_EXERCISE BRIEF:_ Below are some records. Return exactly the lines from the one containing "that specific image." through the one containing "### Validation", both included, and only those.

[Records excerpted from a collection]
━━━━
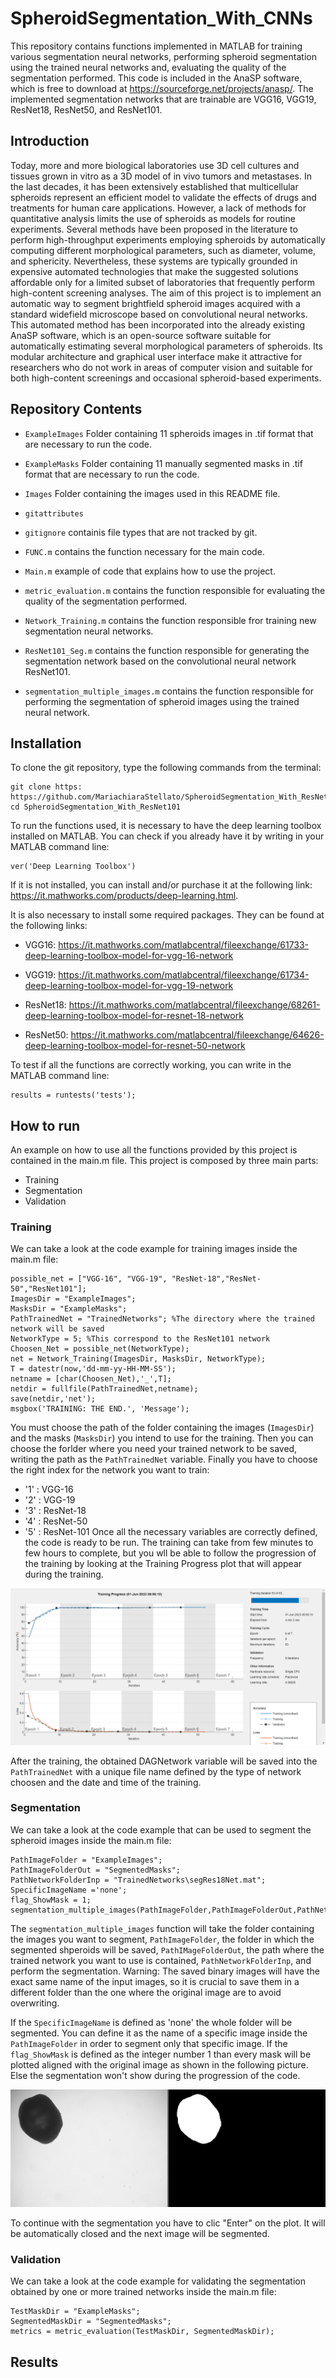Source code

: # SpheroidSegmentation_With_CNNs

This repository contains functions implemented in MATLAB for training various segmentation neural networks, performing spheroid segmentation using the trained neural networks and, evaluating the quality of the segmentation performed. 
This code is included in the AnaSP software, which is free to download at https://sourceforge.net/projects/anasp/.
The implemented segmentation networks that are trainable are VGG16, VGG19, ResNet18, ResNet50, and ResNet101. 

## Introduction

Today, more and more biological laboratories use 3D cell cultures and tissues grown in vitro as a 3D model of in vivo tumors and metastases. In the last decades, it has been extensively established that multicellular spheroids represent an efficient model to validate the effects of drugs and treatments for human care applications. However, a lack of methods for quantitative analysis limits the use of spheroids as models for routine experiments. Several methods have been proposed in the literature to perform high-throughput experiments employing spheroids by automatically computing different morphological parameters, such as diameter, volume, and sphericity. Nevertheless, these systems are typically grounded in expensive automated technologies that make the suggested solutions affordable only for a limited subset of laboratories that frequently perform high-content screening analyses. 
The aim of this project is to implement an automatic way to segment brightfield spheroid images acquired with a standard widefield microscope based on convolutional neural networks.
This automated method has been incorporated into the already existing AnaSP software, which is an open-source software suitable for automatically estimating several morphological parameters of spheroids. Its modular architecture and graphical user interface make it attractive for researchers who do not work in areas of computer vision and suitable for both high-content screenings and occasional spheroid-based experiments. 
  
## Repository Contents

- `ExampleImages` Folder containing 11 spheroids images in .tif format that are necessary to run the code.

- `ExampleMasks` Folder containing 11 manually segmented masks in .tif format that are necessary to run the code.

- `Images` Folder containing the images used in this README file.

- `gitattributes`

- `gitignore` containis file types that are not tracked by git.

- `FUNC.m` contains the function necessary for the main code.

- `Main.m` example of code that explains how to use the project.

- `metric_evaluation.m` contains the function responsible for evaluating the quality of the segmentation performed.

- `Network_Training.m` contains the function responsible fror training new segmentation neural networks.

- `ResNet101_Seg.m` contains the function responsible for generating the segmentation network based on the convolutional neural network ResNet101.

- `segmentation_multiple_images.m` contains the function responsible for performing the segmentation of spheroid images using the trained neural network.



## Installation

To clone the git repository, type the following commands from the terminal:

```         
git clone https: https://github.com/MariachiaraStellato/SpheroidSegmentation_With_ResNet101
cd SpheroidSegmentation_With_ResNet101
```

To run the functions used, it is necessary to have the deep learning toolbox installed on MATLAB. You can check if you already have it by writing in your MATLAB command line:

```         
ver('Deep Learning Toolbox')
```
If it is not installed, you can install and/or purchase it at the following link: 
https://it.mathworks.com/products/deep-learning.html.

It is also necessary to install some required packages. They can be found at the following links:

- VGG16: https://it.mathworks.com/matlabcentral/fileexchange/61733-deep-learning-toolbox-model-for-vgg-16-network

- VGG19: https://it.mathworks.com/matlabcentral/fileexchange/61734-deep-learning-toolbox-model-for-vgg-19-network
- ResNet18: https://it.mathworks.com/matlabcentral/fileexchange/68261-deep-learning-toolbox-model-for-resnet-18-network

- ResNet50: https://it.mathworks.com/matlabcentral/fileexchange/64626-deep-learning-toolbox-model-for-resnet-50-network

To test if all the functions are correctly working, you can write in the MATLAB command line: 

```         
results = runtests('tests');
```

## How to run
An example on how to use all the functions provided by this project is contained in the main.m file. 
This project is composed by three main parts: 
- Training
- Segmentation
- Validation

### Training
We can take a look at the code example for training images inside the main.m file: 

```
possible_net = ["VGG-16", "VGG-19", "ResNet-18","ResNet-50","ResNet101"];
ImagesDir = "ExampleImages";
MasksDir = "ExampleMasks";
PathTrainedNet = "TrainedNetworks"; %The directory where the trained network will be saved 
NetworkType = 5; %This correspond to the ResNet101 network
Choosen_Net = possible_net(NetworkType);
net = Network_Training(ImagesDir, MasksDir, NetworkType);
T = datestr(now,'dd-mm-yy-HH-MM-SS');       
netname = [char(Choosen_Net),'_',T]; 
netdir = fullfile(PathTrainedNet,netname);
save(netdir,'net');
msgbox('TRAINING: THE END.', 'Message');

```
You must choose the path of the folder containing the images (`ImagesDir`) and the masks (`MasksDir`) you intend to use for the training. Then you can choose the forlder where you need your trained network to be saved, writing the path as the `PathTrainedNet` variable. 
Finally you have to choose the right index for the network you want to train: 
- '1' : VGG-16
- '2' : VGG-19
- '3' : ResNet-18
- '4' : ResNet-50
- '5' : ResNet-101
Once all the necessary variables are correctly defined, the code is ready to be run. The training can take from few minutes to few hours to complete, but you wll be able to follow the progression of the training by looking at the Training Progress plot that will appear during the training. 

![alt text](Images/TrainingPlot.png)

After the training, the obtained DAGNetwork variable will be saved into the `PathTrainedNet` with a unique file name defined by the type of network choosen and the date and time of the training. 

### Segmentation
We can take a look at the code example that can be used to segment the spheroid images inside the main.m file: 

```
PathImageFolder = "ExampleImages";
PathImageFolderOut = "SegmentedMasks";
PathNetworkFolderInp = "TrainedNetworks\segRes18Net.mat";
SpecificImageName ='none';
flag_ShowMask = 1;
segmentation_multiple_images(PathImageFolder,PathImageFolderOut,PathNetworkFolderInp,SpecificImageName,flag_ShowMask);

```
The `segmentation_multiple_images` function will take the folder containing the images you want to segment, `PathImageFolder`, the folder in which the segmented shperoids will be saved, `PathIMageFolderOut`, the path where the trained network you want to use is contained, `PathNetworkFolderInp`, and perform the segmentation. 
Warning: The saved binary images will have the exact same name of the input images, so it is crucial to save them in a different folder than the one where the original image are to avoid overwriting. 

If the `SpecificImageName` is defined as 'none' the whole folder will be segmented. You can define it as the name of a specific image inside the `PathImageFolder` in order to segment only that specific image. 
If the `flag_ShowMask` is defined as the integer number 1 than every mask will be plotted aligned with the original image as shown in the following picture. Else the segmentation won't show during the progression of the code. 

![alt text](Images/seg_plot.png)

To continue with the segmentation you have to clic "Enter" on the plot. It will be automatically closed and the next image will be segmented. 

### Validation
We can take a look at the code example for validating the segmentation obtained by one or more trained networks inside the main.m file: 

```
TestMaskDir = "ExampleMasks";
SegmentedMaskDir = "SegmentedMasks";
metrics = metric_evaluation(TestMaskDir, SegmentedMaskDir);

```
## Results 



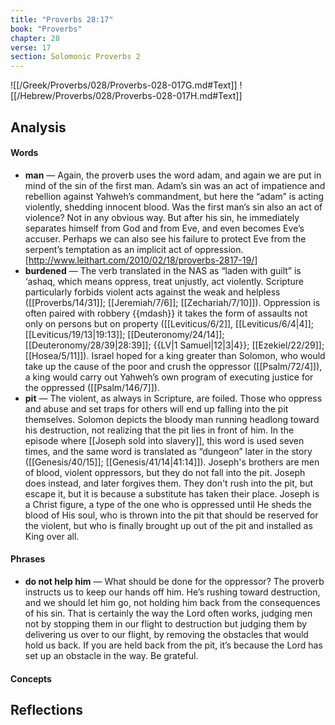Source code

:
 ```yaml
---
title: "Proverbs 28:17"
book: "Proverbs"
chapter: 28
verse: 17
section: Solomonic Proverbs 2
---
```

![[/Greek/Proverbs/028/Proverbs-028-017G.md#Text]]
![[/Hebrew/Proverbs/028/Proverbs-028-017H.md#Text]]

## Analysis

#### Words
- **man** — Again, the proverb uses the word adam, and again we are put in mind of the sin of the first man.  Adam’s sin was an act of impatience and rebellion against Yahweh’s commandment, but here the “adam” is acting violently, shedding innocent blood.  Was the first man’s sin also an act of violence?  Not in any obvious way.  But after his sin, he immediately separates himself from God and from Eve, and even becomes Eve’s accuser.  Perhaps we can also see his failure to protect Eve from the serpent’s temptation as an implicit act of oppression.[http://www.leithart.com/2010/02/18/proverbs-2817-19/]
- **burdened** — The verb translated in the NAS as “laden with guilt” is ‘ashaq, which means oppress, treat unjustly, act violently.  Scripture particularly forbids violent acts against the weak and helpless ([[Proverbs/14/31]]; [[Jeremiah/7/6]]; [[Zechariah/7/10]]).  Oppression is often paired with robbery {{mdash}} it takes the form of assaults not only on persons but on property ([[Leviticus/6/2]], [[Leviticus/6/4|4]]; [[Leviticus/19/13|19:13]]; [[Deuteronomy/24/14]]; [[Deuteronomy/28/39|28:39]]; {{LV|1 Samuel|12|3|4}}; [[Ezekiel/22/29]]; [[Hosea/5/11]]).  Israel hoped for a king greater than Solomon, who would take up the cause of the poor and crush the oppressor ([[Psalm/72/4]]), a king would carry out Yahweh’s own program of executing justice for the oppressed ([[Psalm/146/7]]).
- **pit** — The violent, as always in Scripture, are foiled.  Those who oppress and abuse and set traps for others will end up falling into the pit themselves.  Solomon depicts the bloody man running headlong toward his destruction, not realizing that the pit lies in front of him.  In the episode where [[Joseph sold into slavery]], this word is used seven times, and the same word is translated as “dungeon” later in the story ([[Genesis/40/15]]; [[Genesis/41/14|41:14]]).  Joseph's brothers are men of blood, violent oppressors, but they do not fall into the pit.  Joseph does instead, and later forgives them.  They don't rush into the pit, but escape it, but it is because a substitute has taken their place.  Joseph is a Christ figure, a type of the one who is oppressed until He sheds the blood of His soul, who is thrown into the pit that should be reserved for the violent, but who is finally brought up out of the pit and installed as King over all.

#### Phrases
- **do not help him** — What should be done for the oppressor?  The proverb instructs us to keep our hands off him.  He’s rushing toward destruction, and we should let him go, not holding him back from the consequences of his sin.  That is certainly the way the Lord often works, judging men not by stopping them in our flight to destruction but judging them by delivering us over to our flight, by removing the obstacles that would hold us back.  If you are held back from the pit, it’s because the Lord has set up an obstacle in the way.  Be grateful.

#### Concepts

## Reflections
━━━━
_TASK SOLUTION:_
If the `SpecificImageName` is defined as 'none' the whole folder will be segmented. You can define it as the name of a specific image inside the `PathImageFolder` in order to segment only that specific image. 
If the `flag_ShowMask` is defined as the integer number 1 than every mask will be plotted aligned with the original image as shown in the following picture. Else the segmentation won't show during the progression of the code. 

![alt text](Images/seg_plot.png)

To continue with the segmentation you have to clic "Enter" on the plot. It will be automatically closed and the next image will be segmented. 

### Validation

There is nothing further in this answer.